Sarkisian also reaffirmed Yerevan’s stated neutrality in the week-long dispute that will likely have far-reaching ramifications for regional security. Still, he seemed to blame Georgia for the outbreak of fighting in South Ossetia that provoked a harsh Russian retaliation.

“It was pointed out that attempts to resolve existing problems by military means are fraught with tragic consequences,” the presidential press office cited him as saying in an apparent reference to Tbilisi’s botched attempt to restore Georgian control over the breakaway territory.

“The President once again stressed that the Russian Federation is a strategic ally of the Republic of Armenia and Georgia a friendly country, and that Armenia is therefore greatly interested in the conflict’s quick peaceful resolution,” the office said in a statement. Sarkisian welcomed in that regard “constructive initiatives aimed at establishing peace and stability in the region,” it said.

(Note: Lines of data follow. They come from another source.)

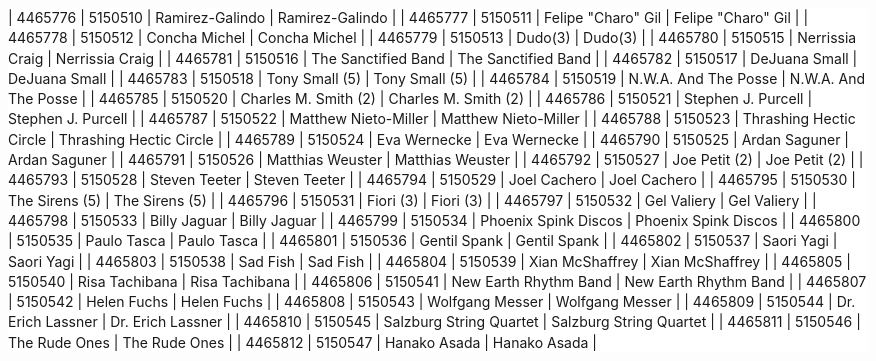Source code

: | 4465776 | 5150510 | Ramirez-Galindo | Ramirez-Galindo |
| 4465777 | 5150511 | Felipe "Charo" Gil | Felipe "Charo" Gil |
| 4465778 | 5150512 | Concha Michel | Concha Michel |
| 4465779 | 5150513 | Dudo(3) | Dudo(3) |
| 4465780 | 5150515 | Nerrissia Craig | Nerrissia Craig |
| 4465781 | 5150516 | The Sanctified Band | The Sanctified Band |
| 4465782 | 5150517 | DeJuana Small | DeJuana Small |
| 4465783 | 5150518 | Tony Small (5) | Tony Small (5) |
| 4465784 | 5150519 | N.W.A. And The Posse | N.W.A. And The Posse |
| 4465785 | 5150520 | Charles M. Smith (2) | Charles M. Smith (2) |
| 4465786 | 5150521 | Stephen J. Purcell | Stephen J. Purcell |
| 4465787 | 5150522 | Matthew Nieto-Miller | Matthew Nieto-Miller |
| 4465788 | 5150523 | Thrashing Hectic Circle | Thrashing Hectic Circle |
| 4465789 | 5150524 | Eva Wernecke | Eva Wernecke |
| 4465790 | 5150525 | Ardan Saguner | Ardan Saguner |
| 4465791 | 5150526 | Matthias Weuster | Matthias Weuster |
| 4465792 | 5150527 | Joe Petit (2) | Joe Petit (2) |
| 4465793 | 5150528 | Steven Teeter | Steven Teeter |
| 4465794 | 5150529 | Joel Cachero | Joel Cachero |
| 4465795 | 5150530 | The Sirens (5) | The Sirens (5) |
| 4465796 | 5150531 | Fiori (3) | Fiori (3) |
| 4465797 | 5150532 | Gel Valiery | Gel Valiery |
| 4465798 | 5150533 | Billy Jaguar | Billy Jaguar |
| 4465799 | 5150534 | Phoenix Spink Discos | Phoenix Spink Discos |
| 4465800 | 5150535 | Paulo Tasca | Paulo Tasca |
| 4465801 | 5150536 | Gentil Spank | Gentil Spank |
| 4465802 | 5150537 | Saori Yagi | Saori Yagi |
| 4465803 | 5150538 | Sad Fish | Sad Fish |
| 4465804 | 5150539 | Xian McShaffrey | Xian McShaffrey |
| 4465805 | 5150540 | Risa Tachibana | Risa Tachibana |
| 4465806 | 5150541 | New Earth Rhythm Band | New Earth Rhythm Band |
| 4465807 | 5150542 | Helen Fuchs | Helen Fuchs |
| 4465808 | 5150543 | Wolfgang Messer | Wolfgang Messer |
| 4465809 | 5150544 | Dr. Erich Lassner | Dr. Erich Lassner |
| 4465810 | 5150545 | Salzburg String Quartet | Salzburg String Quartet |
| 4465811 | 5150546 | The Rude Ones | The Rude Ones |
| 4465812 | 5150547 | Hanako Asada | Hanako Asada |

The statement added that the National Security Council discussed government efforts to ensure Armenia’s unfettered transport communication with the outside world via Georgian territory.

In a separate move, Sarkisian sent a letter to Georgia’s embattled President Mikheil Saakashvili in which he expressed his condolences to the families of Georgian victims of the fighting. “We wish to see a rapid restoration of peace and stability in neighboring Georgia, which is a key element of regional security,” he said, offering to send humanitarian aid to the war-stricken nation.

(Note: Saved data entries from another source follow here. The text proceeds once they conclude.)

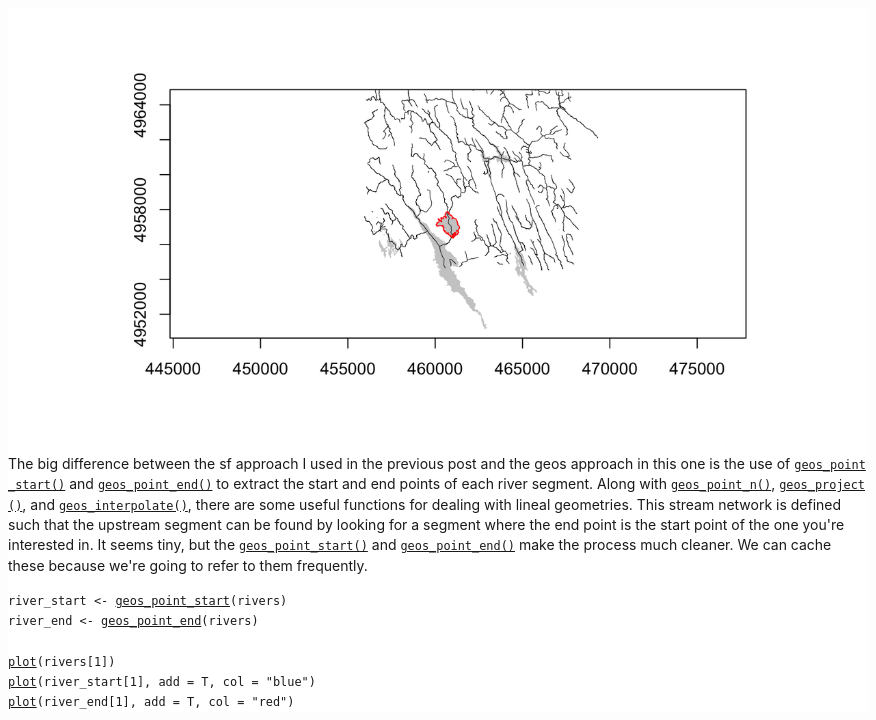 <img src="figs/unnamed-chunk-3-1.png" width="700px" style="display: block; margin: auto;" />

</div>

The big difference between the sf approach I used in the previous post and the geos approach in this one is the use of [`geos_point_start()`](https://rdrr.io/pkg/geos/man/geos_centroid.html) and [`geos_point_end()`](https://rdrr.io/pkg/geos/man/geos_centroid.html) to extract the start and end points of each river segment. Along with [`geos_point_n()`](https://rdrr.io/pkg/geos/man/geos_centroid.html), [`geos_project()`](https://rdrr.io/pkg/geos/man/geos_project.html), and [`geos_interpolate()`](https://rdrr.io/pkg/geos/man/geos_project.html), there are some useful functions for dealing with lineal geometries. This stream network is defined such that the upstream segment can be found by looking for a segment where the end point is the start point of the one you're interested in. It seems tiny, but the [`geos_point_start()`](https://rdrr.io/pkg/geos/man/geos_centroid.html) and [`geos_point_end()`](https://rdrr.io/pkg/geos/man/geos_centroid.html) make the process much cleaner. We can cache these because we're going to refer to them frequently.

<div class="highlight">

<pre class='chroma'><code class='language-r' data-lang='r'><span class='k'>river_start</span> <span class='o'>&lt;-</span> <span class='nf'><a href='https://rdrr.io/pkg/geos/man/geos_centroid.html'>geos_point_start</a></span>(<span class='k'>rivers</span>)
<span class='k'>river_end</span> <span class='o'>&lt;-</span> <span class='nf'><a href='https://rdrr.io/pkg/geos/man/geos_centroid.html'>geos_point_end</a></span>(<span class='k'>rivers</span>)

<span class='nf'><a href='https://rdrr.io/pkg/sf/man/plot.html'>plot</a></span>(<span class='k'>rivers</span>[<span class='m'>1</span>])
<span class='nf'><a href='https://rdrr.io/pkg/sf/man/plot.html'>plot</a></span>(<span class='k'>river_start</span>[<span class='m'>1</span>], add = <span class='k'>T</span>, col = <span class='s'>"blue"</span>)
<span class='nf'><a href='https://rdrr.io/pkg/sf/man/plot.html'>plot</a></span>(<span class='k'>river_end</span>[<span class='m'>1</span>], add = <span class='k'>T</span>, col = <span class='s'>"red"</span>)
</code></pre>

The Armenian leader made a similar offer in a phone conversation with Russia’s President Dmitry Medvedev on Wednesday.

Sarkisian chaired the meeting of the security body comprising Armenia’s top state officials and wrote to Saakashvili immediately after his return from a week-long vacation in China, which was timed to coincide with the start of the Beijing Olympic Games. His refusal to cut short his stay in the Chinese capital despite the escalating fighting in Georgia prompted strong criticism from the Armenian opposition.

The main opposition Armenian National Congress (HAK) again condemned Sarkisian’s “dangerous inactivity” in a statement issued late Wednesday.